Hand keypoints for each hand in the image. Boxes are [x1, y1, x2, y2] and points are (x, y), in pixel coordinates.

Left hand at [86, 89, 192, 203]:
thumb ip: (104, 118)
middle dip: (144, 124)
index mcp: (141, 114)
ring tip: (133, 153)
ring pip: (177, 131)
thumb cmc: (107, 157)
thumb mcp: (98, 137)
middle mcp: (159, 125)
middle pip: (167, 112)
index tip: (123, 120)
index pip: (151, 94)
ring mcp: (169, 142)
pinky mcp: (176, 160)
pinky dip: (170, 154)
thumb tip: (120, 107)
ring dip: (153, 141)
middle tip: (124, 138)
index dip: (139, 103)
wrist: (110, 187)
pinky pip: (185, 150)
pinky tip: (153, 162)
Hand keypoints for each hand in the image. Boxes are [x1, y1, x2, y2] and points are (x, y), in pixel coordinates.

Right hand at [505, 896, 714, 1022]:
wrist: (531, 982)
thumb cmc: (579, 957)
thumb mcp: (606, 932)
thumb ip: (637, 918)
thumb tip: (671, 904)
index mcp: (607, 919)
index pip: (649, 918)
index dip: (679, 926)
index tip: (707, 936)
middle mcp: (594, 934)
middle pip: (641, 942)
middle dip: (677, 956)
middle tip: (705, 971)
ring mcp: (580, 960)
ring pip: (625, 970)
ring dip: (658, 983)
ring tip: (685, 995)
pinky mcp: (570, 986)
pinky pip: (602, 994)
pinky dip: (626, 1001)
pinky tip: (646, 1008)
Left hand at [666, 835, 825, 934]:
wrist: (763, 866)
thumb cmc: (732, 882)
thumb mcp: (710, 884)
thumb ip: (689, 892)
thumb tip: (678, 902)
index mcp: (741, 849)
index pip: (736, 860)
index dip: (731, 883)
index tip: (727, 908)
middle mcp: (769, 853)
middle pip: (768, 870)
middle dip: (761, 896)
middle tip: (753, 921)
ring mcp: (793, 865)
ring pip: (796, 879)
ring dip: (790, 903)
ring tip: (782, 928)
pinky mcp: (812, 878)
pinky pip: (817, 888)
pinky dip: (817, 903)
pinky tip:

════════════════════

Your task: Your output should be an exact copy of the lines from the top of the listing above to the line with "pinky tip: (153, 162)", both ends included.

Your solution:
Hand keypoints for each hand in the image. Boxes are [x1, y1, x2, y2] and points are (x, y), in pixel coordinates.

Left hand at [86, 89, 192, 203]:
thumb ip: (104, 118)
middle dip: (144, 124)
index mcp: (141, 114)
ring tip: (133, 153)
ring pip: (177, 131)
thumb cmc: (107, 157)
thumb mcp: (98, 137)
middle mcp: (159, 125)
middle pip: (167, 112)
index tip: (123, 120)
index pip: (151, 94)
ring mcp: (169, 142)
pinky mcp: (176, 160)
pinky dip: (170, 154)
thumb tip: (120, 107)
ring dip: (153, 141)
middle tip: (124, 138)
index dip: (139, 103)
wrist: (110, 187)
pinky pip: (185, 150)
pinky tip: (153, 162)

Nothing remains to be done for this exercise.